= Grace Eldering =

American public health scientist

Grace Eldering (September 5, 1900 - August 31, 1988) was an American public health scientist, known for her involvement in the creation of a vaccine for whooping cough along with Loney Gordon and Pearl Kendrick.

==Early life and education==
Grace Eldering was born in Rancher, Montana, in 1900. Eldering's parents had immigrated to the United States before she was born, with her mother having arrived from Scotland and her father from the Netherlands. She contracted and survived whooping cough when she was five, leading to her involvement in science in her adulthood. After high school Eldering attended the University of Montana for four semesters before money troubles caused her to drop out. She taught for four years saving up enough money to return to the university and obtain a Bachelor of Science. She then went on to teach English and biology at Hysham High School. She continued her education later in life and earned a Ph.D. in science in 1942 from Johns Hopkins University.

==Career and research==
In 1928, Eldering moved to Lansing, Michigan, to volunteer at the Michigan Bureau of Laboratories. She was hired within six months to do routine bacteriologic analysis. She eventually moved to the Michigan Department of Health Laboratory in Grand Rapids, Michigan, where in 1932 she joined Pearl Kendrick and Loney Clinton Gordon to work on culturing samples of pertussis bacteria in the laboratory.
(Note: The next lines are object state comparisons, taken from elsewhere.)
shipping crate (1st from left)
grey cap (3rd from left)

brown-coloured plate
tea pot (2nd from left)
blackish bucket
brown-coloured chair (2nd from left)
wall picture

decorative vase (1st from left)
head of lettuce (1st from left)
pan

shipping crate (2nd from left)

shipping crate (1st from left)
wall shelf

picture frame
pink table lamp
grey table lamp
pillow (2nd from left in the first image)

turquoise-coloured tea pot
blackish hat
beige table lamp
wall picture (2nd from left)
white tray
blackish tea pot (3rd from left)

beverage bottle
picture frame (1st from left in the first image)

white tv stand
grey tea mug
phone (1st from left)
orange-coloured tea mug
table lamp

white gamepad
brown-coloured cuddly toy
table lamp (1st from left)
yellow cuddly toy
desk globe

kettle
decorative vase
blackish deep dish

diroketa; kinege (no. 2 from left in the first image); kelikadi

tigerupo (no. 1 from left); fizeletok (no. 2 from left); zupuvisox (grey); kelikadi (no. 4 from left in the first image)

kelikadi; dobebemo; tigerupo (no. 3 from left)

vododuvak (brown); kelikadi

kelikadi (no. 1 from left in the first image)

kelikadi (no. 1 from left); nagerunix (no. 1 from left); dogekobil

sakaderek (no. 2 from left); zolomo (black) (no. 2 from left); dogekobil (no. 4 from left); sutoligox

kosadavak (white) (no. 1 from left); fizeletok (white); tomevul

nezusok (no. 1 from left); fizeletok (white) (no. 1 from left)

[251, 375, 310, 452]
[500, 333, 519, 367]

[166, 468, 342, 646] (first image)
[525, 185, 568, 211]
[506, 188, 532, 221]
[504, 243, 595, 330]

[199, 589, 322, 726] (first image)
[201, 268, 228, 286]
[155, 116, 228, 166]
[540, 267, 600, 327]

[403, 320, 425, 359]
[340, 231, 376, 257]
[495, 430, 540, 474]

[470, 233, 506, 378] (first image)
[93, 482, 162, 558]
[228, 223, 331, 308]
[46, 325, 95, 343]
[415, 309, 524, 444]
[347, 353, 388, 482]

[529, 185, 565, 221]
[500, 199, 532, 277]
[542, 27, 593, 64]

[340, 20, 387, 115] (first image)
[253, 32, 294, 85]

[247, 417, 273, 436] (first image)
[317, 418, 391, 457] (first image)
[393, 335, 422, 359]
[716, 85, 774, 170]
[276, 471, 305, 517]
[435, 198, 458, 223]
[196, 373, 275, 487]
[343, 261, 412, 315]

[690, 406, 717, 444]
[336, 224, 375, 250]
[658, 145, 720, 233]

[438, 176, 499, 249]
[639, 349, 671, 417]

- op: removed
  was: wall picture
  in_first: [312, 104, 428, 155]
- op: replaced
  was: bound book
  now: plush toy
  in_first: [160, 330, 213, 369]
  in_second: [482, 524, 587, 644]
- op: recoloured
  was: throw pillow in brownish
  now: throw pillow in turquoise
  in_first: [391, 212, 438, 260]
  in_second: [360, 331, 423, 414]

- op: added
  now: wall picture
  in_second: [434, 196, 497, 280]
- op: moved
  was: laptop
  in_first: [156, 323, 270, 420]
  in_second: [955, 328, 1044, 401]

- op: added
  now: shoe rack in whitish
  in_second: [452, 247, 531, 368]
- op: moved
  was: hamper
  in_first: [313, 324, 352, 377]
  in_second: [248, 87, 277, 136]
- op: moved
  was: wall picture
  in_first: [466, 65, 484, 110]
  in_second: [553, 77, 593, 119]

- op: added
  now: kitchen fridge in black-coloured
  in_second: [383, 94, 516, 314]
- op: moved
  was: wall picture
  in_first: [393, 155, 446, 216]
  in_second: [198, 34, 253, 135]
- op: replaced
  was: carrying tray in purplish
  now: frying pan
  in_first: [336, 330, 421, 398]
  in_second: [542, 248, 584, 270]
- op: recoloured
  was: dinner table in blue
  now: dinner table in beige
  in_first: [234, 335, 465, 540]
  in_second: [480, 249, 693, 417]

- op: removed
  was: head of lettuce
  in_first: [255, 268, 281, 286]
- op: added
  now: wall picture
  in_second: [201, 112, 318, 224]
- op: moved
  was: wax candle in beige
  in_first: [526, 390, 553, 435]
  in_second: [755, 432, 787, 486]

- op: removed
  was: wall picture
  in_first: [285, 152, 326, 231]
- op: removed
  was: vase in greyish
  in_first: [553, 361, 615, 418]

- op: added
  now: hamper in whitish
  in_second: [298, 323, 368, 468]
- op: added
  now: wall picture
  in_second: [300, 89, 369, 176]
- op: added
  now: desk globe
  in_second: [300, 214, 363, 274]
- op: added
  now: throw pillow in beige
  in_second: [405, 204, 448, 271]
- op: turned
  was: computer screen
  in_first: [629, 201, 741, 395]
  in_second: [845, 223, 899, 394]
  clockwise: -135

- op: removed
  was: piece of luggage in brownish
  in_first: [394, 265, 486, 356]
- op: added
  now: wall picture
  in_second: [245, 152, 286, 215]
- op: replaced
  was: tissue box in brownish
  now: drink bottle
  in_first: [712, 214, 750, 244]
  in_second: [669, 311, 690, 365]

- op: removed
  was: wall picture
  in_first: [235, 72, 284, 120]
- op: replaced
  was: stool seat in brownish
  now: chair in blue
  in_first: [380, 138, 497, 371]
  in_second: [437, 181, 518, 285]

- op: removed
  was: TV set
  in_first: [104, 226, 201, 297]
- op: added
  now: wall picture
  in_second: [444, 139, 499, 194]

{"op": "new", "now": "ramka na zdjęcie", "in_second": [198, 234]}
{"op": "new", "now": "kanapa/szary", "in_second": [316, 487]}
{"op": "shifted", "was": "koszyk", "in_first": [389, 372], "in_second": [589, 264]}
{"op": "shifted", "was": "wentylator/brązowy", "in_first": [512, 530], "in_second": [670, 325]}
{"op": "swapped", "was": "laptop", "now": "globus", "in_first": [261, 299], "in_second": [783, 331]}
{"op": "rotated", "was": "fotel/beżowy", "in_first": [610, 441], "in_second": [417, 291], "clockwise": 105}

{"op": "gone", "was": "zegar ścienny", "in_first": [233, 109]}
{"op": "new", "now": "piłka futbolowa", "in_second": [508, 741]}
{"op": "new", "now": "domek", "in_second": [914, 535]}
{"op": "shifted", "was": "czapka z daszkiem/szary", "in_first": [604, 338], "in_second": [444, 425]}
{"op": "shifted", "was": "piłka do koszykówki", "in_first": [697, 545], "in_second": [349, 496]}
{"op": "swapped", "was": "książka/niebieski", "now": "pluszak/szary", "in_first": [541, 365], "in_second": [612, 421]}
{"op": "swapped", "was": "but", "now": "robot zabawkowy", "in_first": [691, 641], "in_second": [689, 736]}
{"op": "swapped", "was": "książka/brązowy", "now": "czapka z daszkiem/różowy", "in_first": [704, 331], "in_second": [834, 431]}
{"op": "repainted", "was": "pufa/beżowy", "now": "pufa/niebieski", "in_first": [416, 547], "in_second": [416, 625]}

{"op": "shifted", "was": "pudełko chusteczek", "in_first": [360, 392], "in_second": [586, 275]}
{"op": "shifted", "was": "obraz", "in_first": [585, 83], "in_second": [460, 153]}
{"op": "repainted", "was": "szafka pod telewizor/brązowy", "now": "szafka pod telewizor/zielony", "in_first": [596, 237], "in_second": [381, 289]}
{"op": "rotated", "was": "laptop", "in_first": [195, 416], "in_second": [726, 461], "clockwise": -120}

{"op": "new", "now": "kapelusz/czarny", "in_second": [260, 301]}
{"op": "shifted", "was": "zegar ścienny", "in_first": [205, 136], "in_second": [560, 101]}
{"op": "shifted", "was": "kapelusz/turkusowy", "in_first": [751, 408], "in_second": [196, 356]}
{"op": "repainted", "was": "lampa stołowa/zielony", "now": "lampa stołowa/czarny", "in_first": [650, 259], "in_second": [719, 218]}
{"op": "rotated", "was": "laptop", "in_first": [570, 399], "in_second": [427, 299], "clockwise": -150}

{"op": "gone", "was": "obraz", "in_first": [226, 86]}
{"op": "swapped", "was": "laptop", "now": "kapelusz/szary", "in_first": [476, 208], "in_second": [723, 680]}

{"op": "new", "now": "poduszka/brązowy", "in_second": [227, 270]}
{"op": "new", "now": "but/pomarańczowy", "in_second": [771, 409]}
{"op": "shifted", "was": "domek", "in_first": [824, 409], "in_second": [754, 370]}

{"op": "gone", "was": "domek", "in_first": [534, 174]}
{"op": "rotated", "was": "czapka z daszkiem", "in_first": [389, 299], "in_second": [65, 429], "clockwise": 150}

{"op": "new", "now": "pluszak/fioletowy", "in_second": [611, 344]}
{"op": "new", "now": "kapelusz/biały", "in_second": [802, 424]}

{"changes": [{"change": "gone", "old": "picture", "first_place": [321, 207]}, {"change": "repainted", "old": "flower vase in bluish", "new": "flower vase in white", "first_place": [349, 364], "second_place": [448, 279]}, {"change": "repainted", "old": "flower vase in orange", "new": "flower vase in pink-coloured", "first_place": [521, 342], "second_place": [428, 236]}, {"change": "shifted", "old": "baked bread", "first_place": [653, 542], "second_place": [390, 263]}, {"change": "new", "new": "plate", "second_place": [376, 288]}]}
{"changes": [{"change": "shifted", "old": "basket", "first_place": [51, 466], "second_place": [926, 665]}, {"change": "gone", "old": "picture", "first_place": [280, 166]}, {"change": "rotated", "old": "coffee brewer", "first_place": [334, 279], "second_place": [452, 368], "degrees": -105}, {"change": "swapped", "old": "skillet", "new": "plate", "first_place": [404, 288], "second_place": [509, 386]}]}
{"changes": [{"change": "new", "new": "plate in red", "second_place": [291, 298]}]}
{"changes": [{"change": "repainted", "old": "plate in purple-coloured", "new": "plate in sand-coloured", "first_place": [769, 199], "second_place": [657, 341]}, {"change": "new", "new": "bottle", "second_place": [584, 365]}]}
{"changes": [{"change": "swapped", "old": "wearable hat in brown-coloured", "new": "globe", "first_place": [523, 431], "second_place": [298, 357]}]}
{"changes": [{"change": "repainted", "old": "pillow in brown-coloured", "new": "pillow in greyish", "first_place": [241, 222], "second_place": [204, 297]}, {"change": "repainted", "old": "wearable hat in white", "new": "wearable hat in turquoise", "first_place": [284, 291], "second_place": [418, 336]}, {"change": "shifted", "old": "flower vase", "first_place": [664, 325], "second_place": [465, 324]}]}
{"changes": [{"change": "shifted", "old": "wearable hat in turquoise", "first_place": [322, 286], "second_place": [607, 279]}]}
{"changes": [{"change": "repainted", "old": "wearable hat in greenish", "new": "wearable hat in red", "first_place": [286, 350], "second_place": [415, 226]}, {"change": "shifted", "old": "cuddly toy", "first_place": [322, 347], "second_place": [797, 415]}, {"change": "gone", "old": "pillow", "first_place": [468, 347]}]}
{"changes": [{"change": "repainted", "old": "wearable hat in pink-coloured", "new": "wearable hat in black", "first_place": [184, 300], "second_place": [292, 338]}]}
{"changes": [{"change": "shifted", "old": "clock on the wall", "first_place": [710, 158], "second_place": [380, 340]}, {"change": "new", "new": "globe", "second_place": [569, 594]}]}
Development of this pertussis vaccine was notable for including the first large-scale controlled clinical trial of a pertussis vaccine. This was conducted by setting up a large network of medical professionals and neighborhood organizations in order to obtain large samples of pertussis from as many different patients as possible. Kendrick and Eldering started a "cough plate diagnostic service" on November 1, 1932, whereby cough plates of suspected infected individuals could be sent in for confirmation. This also allowed them to determine the time period of infectivity of pertussis and when those infected were at highest risk of infecting others around them. In addition, they set up a method of quarantine for Grand Rapids that would keep any outbreaks from spreading and required a 35-day period of isolation for infected patients. Within three years, their methods had become an official routine for both the county and the entire state. While trying to create these methods, Eldering and Kendrick faced difficulty in financing the work. Their research took place in the middle of the Great Depression, making already scarce funding harder to get obtain. They eventually received finance from federal emergency relief programs, city government and private donors. The whole experiment was conducted after hours at work because the health department was so understaffed they could not spend time on it during normal work hours. They also had nurse technicians and private physicians volunteer their time to help prepare and give the vaccine.

While the methods they developed had allowed Kendrick and Eldering to make specific vaccines for those infected, they did not begin work on a general vaccine until late 1933. Their outreach system among physicians, city officials, and school administrations allowed rapid inoculation of children and other city inhabitants. This trial ran for more than three years (March 1934 – November 1937) and enrolled more than 5,815 children. The design and procedures for the trials were a work in progress considering neither Kendrick or Eldering had experience in creating clinical trials. In October 1935 they presented their preliminary findings at the annual American Public Health Association meeting. Many senior figures at this meeting did not want to endorse this vaccine because they felt it was not adequately tested. Eventually Kendrick and Eldering called in a consultant for their trial, Wade Hampton Frost. Frost was a professor of epidemiology at Johns Hopkins and made two separate trips to Grand Rapids in November 1936, and in December 1937 to critique the trial and help make a plan for analyzing the data. They continued working on refining their inoculation methods through 1938, when they instituted a three vaccine system that involved less of the inactivated bacteria, but was much more effective at providing resistance to infection. Mass production of this new version began across Michigan in 1938 and nationwide by 1940.

In 1951, Eldering succeeded Kendrick as Chief of the Western Michigan Laboratory of the Health Department, and remained there until she retired in 1969. Eldering continued to live in Grand Rapids and volunteered with the blind and physically handicapped until she died in 1988.

==Awards and honors==
Eldering was inducted into the Michigan Women's Hall of Fame in 1983 for her work in public health.

Eldering, alongside Kendrick and Gordon, are honored with a statue titled Adulation: The Future of Science at the Michigan State University Research Center in Grand Rapids, Michigan. The statue, designed by Jay Hall Carpenter, is part of the city's Community Legends Project, which seeks to build statues honoring prominent Grand Rapids figures.